The best strategy for dealing with difficult colleagues is to broach the subject with them as early as possible. The most successful example I have seen of this was a teacher mentor who, within two weeks of identifying an NQT with an abrasive approach to colleagues and pupils, informally tackled the issue.
By grabbing the bull by the horns early into the mentor-teacher relationship, the problems were brought to a swift and successful end. The mentor took the NQT for a coffee and an informal chat to talk through their argumentative style and their unsuccessful hardline stance in the classroom, which was spectacularly backfiring with some confrontational pupils.
As it happened, the NQT didn't realise there was a problem, and just assumed that the pupils reacted like this on a daily basis with other staff. The teacher admitted that when under pressure he became bullish.
Once they'd outlined the problem, the mentor brainstormed other potential ways of handling the situation. Because they'd collaborated on these ideas, the teacher could buy into them as his own, rather than feeling he was having a procedure imposed upon him. The early difficulties were quickly corrected and the teacher began to progress quickly, establishing himself as a core staff member at the school.
Coaching and mentoring is an excellent way to tackle difficulties, although be warned that there is no one-size-fits-all approach. On occasion, difficulties do spiral out of control. In these cases, mentors or management can fail to act, either through fear of confrontation, ineptitude or the vain optimism that things will improve of their own accord. Or the opposite occurs: the mentor flies in guns blazing, aggressively imposing their own way of working - an approach that often breeds resentment.

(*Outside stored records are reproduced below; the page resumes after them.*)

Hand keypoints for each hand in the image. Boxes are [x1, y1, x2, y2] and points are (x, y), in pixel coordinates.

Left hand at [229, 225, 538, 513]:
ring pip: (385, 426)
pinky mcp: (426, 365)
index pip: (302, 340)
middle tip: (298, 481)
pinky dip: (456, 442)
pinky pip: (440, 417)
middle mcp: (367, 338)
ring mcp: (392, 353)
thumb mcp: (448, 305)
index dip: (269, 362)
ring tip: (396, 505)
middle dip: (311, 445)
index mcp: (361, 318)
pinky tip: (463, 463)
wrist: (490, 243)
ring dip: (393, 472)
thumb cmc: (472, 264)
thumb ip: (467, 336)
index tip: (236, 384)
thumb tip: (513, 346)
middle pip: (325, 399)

Dealing with difficult colleagues is something that isn't always covered in initial teacher training or even in continuing professional development. The key is effective communication. Pre-empting the situation and face-to-face conversation is central to tackling difficulties, so don't shy away from this basic tactic.

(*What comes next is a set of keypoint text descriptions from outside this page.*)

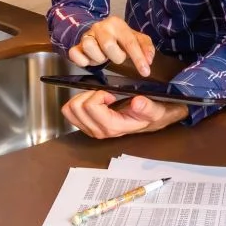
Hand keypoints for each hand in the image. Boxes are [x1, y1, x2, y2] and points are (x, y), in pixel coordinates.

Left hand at [61, 89, 187, 138]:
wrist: (152, 120)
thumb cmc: (151, 114)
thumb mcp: (155, 109)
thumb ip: (147, 107)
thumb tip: (137, 103)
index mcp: (113, 127)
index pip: (90, 107)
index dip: (98, 95)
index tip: (111, 94)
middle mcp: (100, 131)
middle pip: (76, 108)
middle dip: (88, 95)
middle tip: (103, 94)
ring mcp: (92, 130)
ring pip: (70, 111)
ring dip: (81, 98)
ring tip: (97, 97)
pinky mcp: (87, 126)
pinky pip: (70, 113)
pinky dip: (78, 102)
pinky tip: (93, 101)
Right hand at [68, 17, 155, 76]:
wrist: (98, 32)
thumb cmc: (118, 38)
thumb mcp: (135, 38)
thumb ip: (146, 47)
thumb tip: (148, 59)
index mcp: (117, 24)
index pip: (130, 42)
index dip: (138, 59)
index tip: (145, 72)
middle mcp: (100, 27)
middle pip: (108, 46)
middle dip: (116, 57)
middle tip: (117, 56)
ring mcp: (87, 36)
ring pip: (90, 47)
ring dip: (98, 58)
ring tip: (103, 56)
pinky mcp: (76, 46)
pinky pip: (75, 54)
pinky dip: (82, 61)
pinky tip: (90, 60)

In some cases, teachers fail to understand that every person is different and may work in ways that are alien to their own approach. The key is to try to let people develop their own style, while ensuring that school policies and educational procedures are still followed. Get early buy-in to ideas, concepts and your thinking by talking through how school procedures work and why they will help. Don't be tyrannical unless you have to be. But, likewise, don't be too hands off and remain in control.

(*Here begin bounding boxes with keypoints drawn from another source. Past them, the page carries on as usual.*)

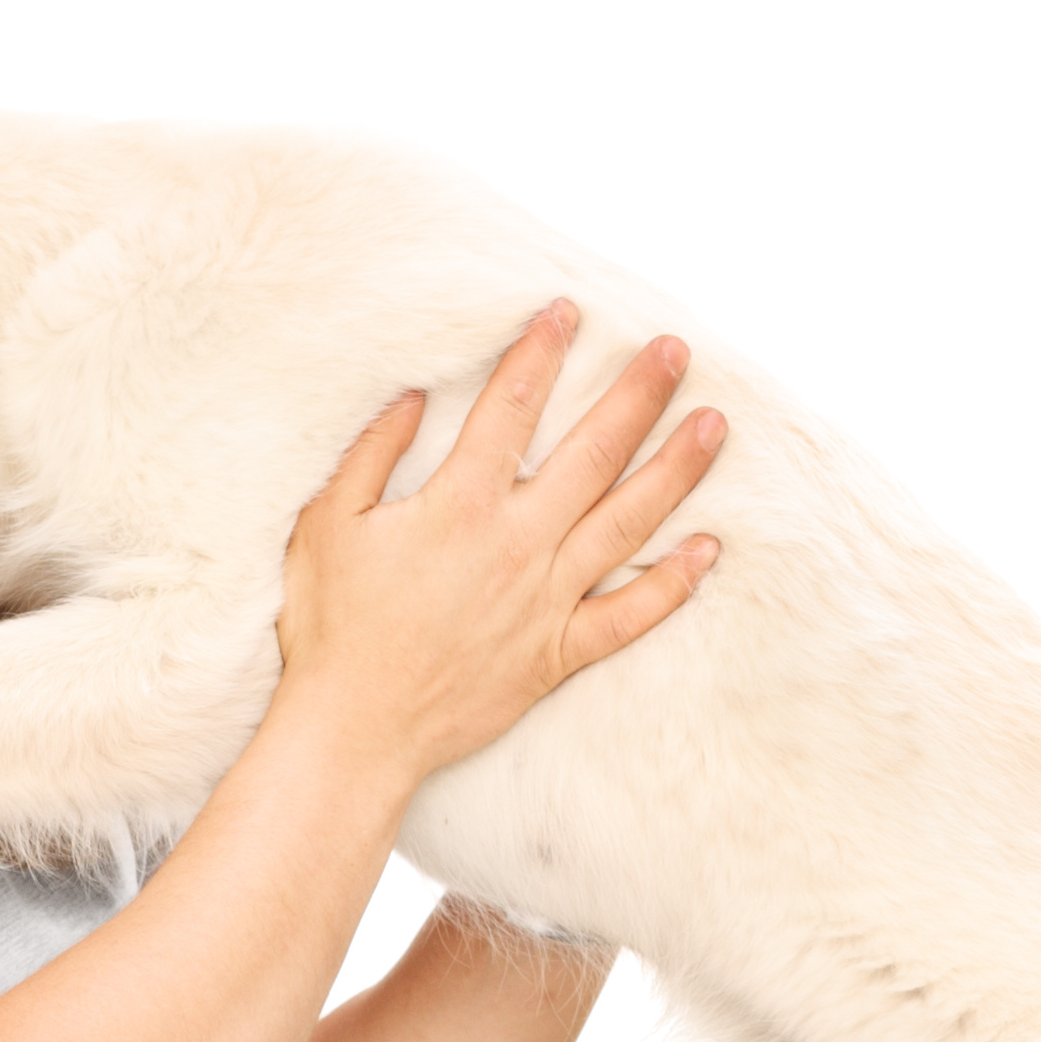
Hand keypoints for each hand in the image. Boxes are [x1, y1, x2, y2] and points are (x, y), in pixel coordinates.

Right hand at [273, 303, 725, 785]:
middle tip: (676, 350)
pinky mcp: (557, 653)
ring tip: (713, 425)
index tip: (569, 312)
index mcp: (460, 507)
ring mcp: (545, 602)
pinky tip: (708, 550)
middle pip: (594, 456)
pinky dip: (673, 586)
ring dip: (675, 472)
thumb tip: (414, 396)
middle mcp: (517, 547)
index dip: (541, 354)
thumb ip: (371, 454)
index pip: (511, 410)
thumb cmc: (333, 627)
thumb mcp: (328, 525)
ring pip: (627, 525)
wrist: (355, 729)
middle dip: (638, 397)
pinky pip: (628, 616)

Keep the situation informal as much as possible and only raise the stakes as a last resort. File emails and take notes of meetings. Talk, communicate and be open to other people's approaches. Human beings are all different, so be prepared to look for solutions that you might not follow yourself, but that you are confident will work.
Neil Simco is Dean of the Faculty of Education at the University of Cumbria
Next week: Building teams
- Avoid email. Face-to-face conversation is central to tackling problems.
- Be informal, but professional. Don't be over familiar, but don't follow the book word for word.
- Early intervention is key.
- Be flexible. Perhaps the right resolution is not the one you would naturally go for.
- Take records. Keep emails and keep notes with dates and times clearly annotated.
- Follow procedure if a disciplinary is necessary.
- Get colleagues' buy-in to solutions rather than imposing your own thinking.
- Accept that people are not perfect.